(Data begins)
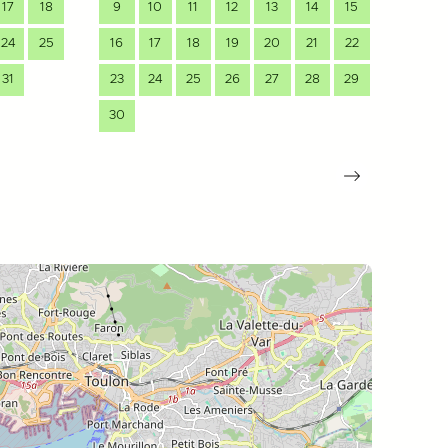
17
18
9
10
11
12
13
14
15
14
24
25
16
17
18
19
20
21
22
21
31
23
24
25
26
27
28
29
28
30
(Data ends)
Reproduce every line of text in the records above exactly as it appears, in the same order. Leave the pictures out of your answer.

17
18
9
10
11
12
13
14
15
14
24
25
16
17
18
19
20
21
22
21
31
23
24
25
26
27
28
29
28
30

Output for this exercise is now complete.